#### Butir Tugas 1
Ulangi dengan persis bagian naskah tentang Kiai Muslih Mranggen di bawah, yaitu bagian yang dibuka dengan kata-kata berisi "Kiai Muslih adalah" dan ditutup dengan "Sejati, 2020: 96).".

#### Naskah untuk Ditinjau
--------------------------------

• logo nu online
Home Warta Nasional Keislaman Regional Opini Kiai NU Menjawab Dinamika Taushiyah Obituari Fragmen Tokoh Sosok Mitra
Minggu, 28 April 2024

Tokoh

Patriotisme Kiai Muslih Mranggen

Patriotisme Kiai Muslih Mranggen
Almaghfurlah KH Muslih Mranggen, Demak, Jateng (Foto: Istimewa)
Almaghfurlah KH Muslih Mranggen, Demak, Jateng (Foto: Istimewa)


Di masa penjajahan, para kiai, guru tarekat, dan santri merupakan kelompok yang tak henti-hentinya melakukan perlawanan. Menurut Agus Sunyoto (2013), dalam kurun waktu satu abad, tahun 1800-1900, terjadi 112 pemberontakan yang dipimpin oleh guru tarekat dan pesantren. Salah satu guru tarekat dan kiai yang getol melawan penjajah adalah Kiai Muslih Mranggen, Demak, Jawa Tengah.

 

Kiai Muslih adalah Mursyid Tarekat Qodiriyah wa Naqsyabandiyah dan Pengasuh Pesantren Futuhiyyah. Mranggen sendiri secara administratif masuk dalam wilayah Kabupaten Demak, namun secara geografis lebih dekat dengan Semarang. 

 

Pada masa penjajahan, Mranggen berada di bawah Markas Medan Tenggara (MMTG) Semarang yang menghubungkan jalur komando Hizbullah menuju Purwodadi (Kiai Muslih Mranggen Sang Penggerak dan Panutan Sejati, 2020: 96). 

 

Menjadi Anggota Hizbullah


Seperti dicatat KH Saifuddin Zuhri, pada permulaan tahun 1944 Hizbullah sudah terbentuk di seluruh Jawa dan Madura. Markas tertinggi Hizbullah berada di Jakarta, dengan Zainul Arifin sebagai panglimanya. Anggota pimpinan yang lain diambilkan dari unsur Nahdlatul Ulama (NU), Muhammadiyah, PSII, dan lain-lain. Waktu itu, pusat latihan Hizbullah berada di Cibarusa, suatu desa di perbatasan antara Bekasi dan Cibinong, dekat Jakarta Bogor (Guruku Orang-Orang Dari Pesantren, 2008: 315). 

 

Kiai Muslih merupakan salah satu kiai yang ikut dalam pelatihan tersebut, bahkan ia dipercaya sebagai ketua regu yang salah satu anggotanya adalah Kiai Abdullah Abbas Buntet Cirebon. Saudara Kiai Abdullah Abbas, Kiai Mustamid Abbas yang pernah nyantri bersama Kiai Muslih di Tremas Pacitan menceritakan bahwa Kiai Muslih mirip Sentot Ali Basya, salah satu panglima perang Pangeran Diponegoro.

--------------------------------

#### Daftar yang Diberikan
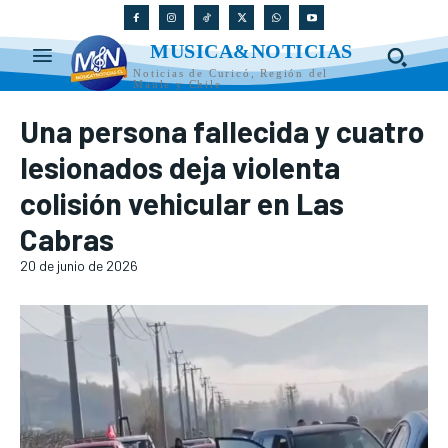
MUSICA&NOTICIAS
Noticias de Curicó, Región del
Maule y Chile
Una persona fallecida y cuatro
lesionados deja violenta
colisión vehicular en Las
Cabras
20 de junio de 2026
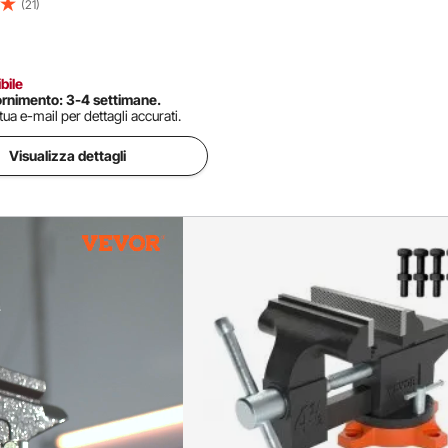
atura Taglio Tubi, Ghisa
(21)
, Profondità della Gola 90 mm,
erraggio 25 kN , Lavorazione
bo
bile
fornimento: 3-4 settimane.
tua e-mail per dettagli accurati.
Visualizza dettagli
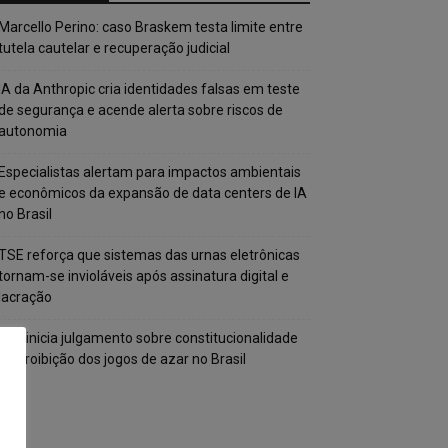
Marcello Perino: caso Braskem testa limite entre
tutela cautelar e recuperação judicial
IA da Anthropic cria identidades falsas em teste
de segurança e acende alerta sobre riscos de
autonomia
Especialistas alertam para impactos ambientais
e econômicos da expansão de data centers de IA
no Brasil
TSE reforça que sistemas das urnas eletrônicas
tornam-se invioláveis após assinatura digital e
lacração
STF inicia julgamento sobre constitucionalidade
da proibição dos jogos de azar no Brasil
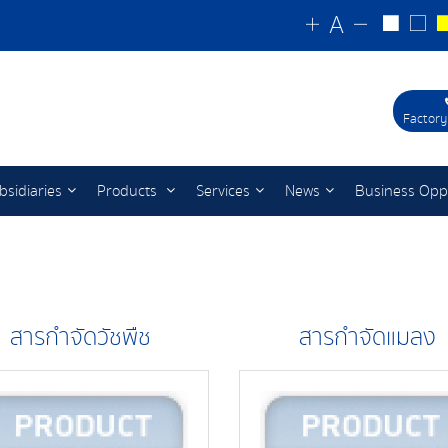
Factory
bsidiaries
Products
Services
News
Business Opp
สารกำจัดวัชพืช
สารกำจัดแมลง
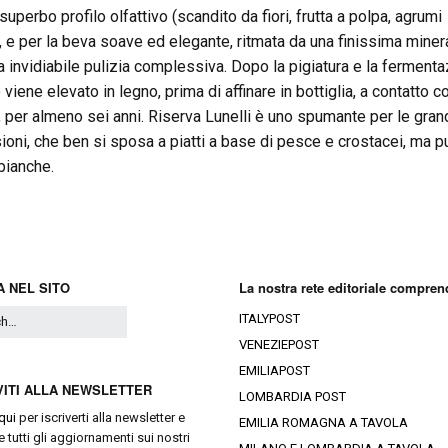
 superbo profilo olfattivo (scandito da fiori, frutta a polpa, agrumi
), e per la beva soave ed elegante, ritmata da una finissima minera
a invidiabile pulizia complessiva. Dopo la pigiatura e la ferment
o viene elevato in legno, prima di affinare in bottiglia, a contatto co
ti, per almeno sei anni. Riserva Lunelli è uno spumante per le gran
ioni, che ben si sposa a piatti a base di pesce e crostacei, ma p
 bianche.
 NEL SITO
La nostra rete editoriale compren
ITALYPOST
VENEZIEPOST
EMILIAPOST
VITI ALLA NEWSLETTER
LOMBARDIA POST
qui
per iscriverti alla newsletter e
EMILIA ROMAGNA A TAVOLA
e tutti gli aggiornamenti sui nostri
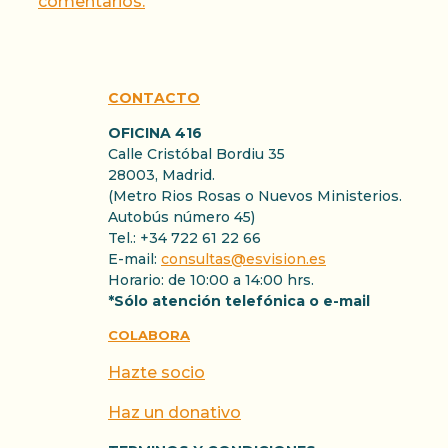
comentarios.
CONTACTO
OFICINA 416
Calle Cristóbal Bordiu 35
28003, Madrid.
(Metro Rios Rosas o Nuevos Ministerios.
Autobús número 45)
Tel.: +34 722 61 22 66
E-mail:
consultas@esvision.es
Horario: de 10:00 a 14:00 hrs.
*Sólo atención telefónica o e-mail
COLABORA
Hazte socio
Haz un donativo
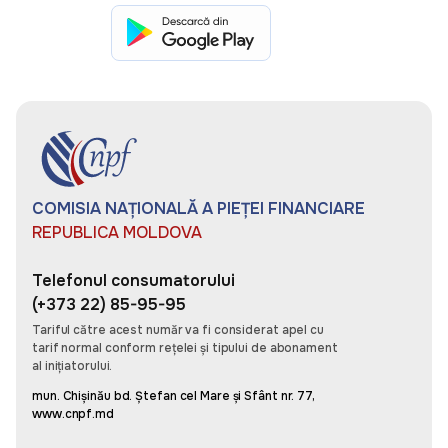
Întotdeauna dezamăgită cât de mult asigurare va
lupta împotriva clientului într-o cerere. Tocmai am
avut prima mea experiență bună cu depunerea.
Experiență incredibil de rapidă și solidă a clienților
cu #omnis
Daniela
COMISIA NAȚIONALĂ A PIEȚEI FINANCIARE
REPUBLICA MOLDOVA
Plăcut surprinsă cît de repede și ușor poți genera
o asigurare pentru mașină, pot salva datele mele
și la următoarea asigurare pot să o creez doar în
Telefonul consumatorului
câțiva pași simpli. Recomand aplicația pentru cei
(+373 22) 85-95-95
care apreciază timpul și eficiența.
Tariful către acest număr va fi considerat apel cu
tarif normal conform rețelei și tipului de abonament
al inițiatorului.
mun. Chișinău bd. Ștefan cel Mare și Sfânt nr. 77,
Sergiu Pascaru
www.cnpf.md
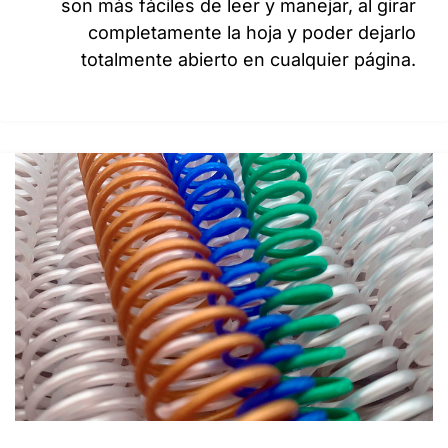
son más fáciles de leer y manejar, al girar
completamente la hoja y poder dejarlo
totalmente abierto en cualquier página.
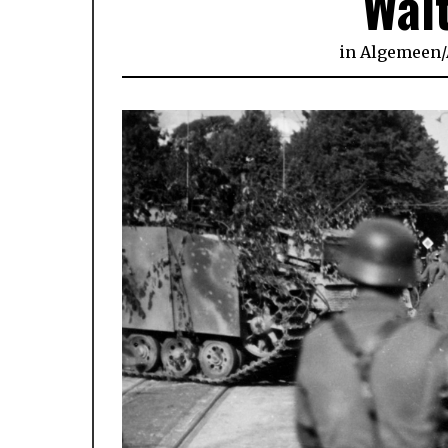
Wal
in
Algemeen
/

--------------------------------

#### Butir Tugas 2
Salin ulang dengan persis baris-baris dalam daftar di atas, mulai dari baris yang memuat "superbo profilo olfattivo" sampai baris yang memuat "Haz un donativo", termasuk kedua baris itu. Jangan sertakan gambar dalam jawaban.

#### Ruang Jawaban 1
Kiai Muslih adalah Mursyid Tarekat Qodiriyah wa Naqsyabandiyah dan Pengasuh Pesantren Futuhiyyah. Mranggen sendiri secara administratif masuk dalam wilayah Kabupaten Demak, namun secara geografis lebih dekat dengan Semarang. 

 

Pada masa penjajahan, Mranggen berada di bawah Markas Medan Tenggara (MMTG) Semarang yang menghubungkan jalur komando Hizbullah menuju Purwodadi (Kiai Muslih Mranggen Sang Penggerak dan Panutan Sejati, 2020: 96).

#### Ruang Jawaban 2
 superbo profilo olfattivo (scandito da fiori, frutta a polpa, agrumi
), e per la beva soave ed elegante, ritmata da una finissima minera
a invidiabile pulizia complessiva. Dopo la pigiatura e la ferment
o viene elevato in legno, prima di affinare in bottiglia, a contatto co
ti, per almeno sei anni. Riserva Lunelli è uno spumante per le gran
ioni, che ben si sposa a piatti a base di pesce e crostacei, ma p
 bianche.
 NEL SITO
La nostra rete editoriale compren
ITALYPOST
VENEZIEPOST
EMILIAPOST
VITI ALLA NEWSLETTER
LOMBARDIA POST
qui
per iscriverti alla newsletter e
EMILIA ROMAGNA A TAVOLA
e tutti gli aggiornamenti sui nostri
comentarios.
CONTACTO
OFICINA 416
Calle Cristóbal Bordiu 35
28003, Madrid.
(Metro Rios Rosas o Nuevos Ministerios.
Autobús número 45)
Tel.: +34 722 61 22 66
E-mail:
consultas@esvision.es
Horario: de 10:00 a 14:00 hrs.
*Sólo atención telefónica o e-mail
COLABORA
Hazte socio
Haz un donativo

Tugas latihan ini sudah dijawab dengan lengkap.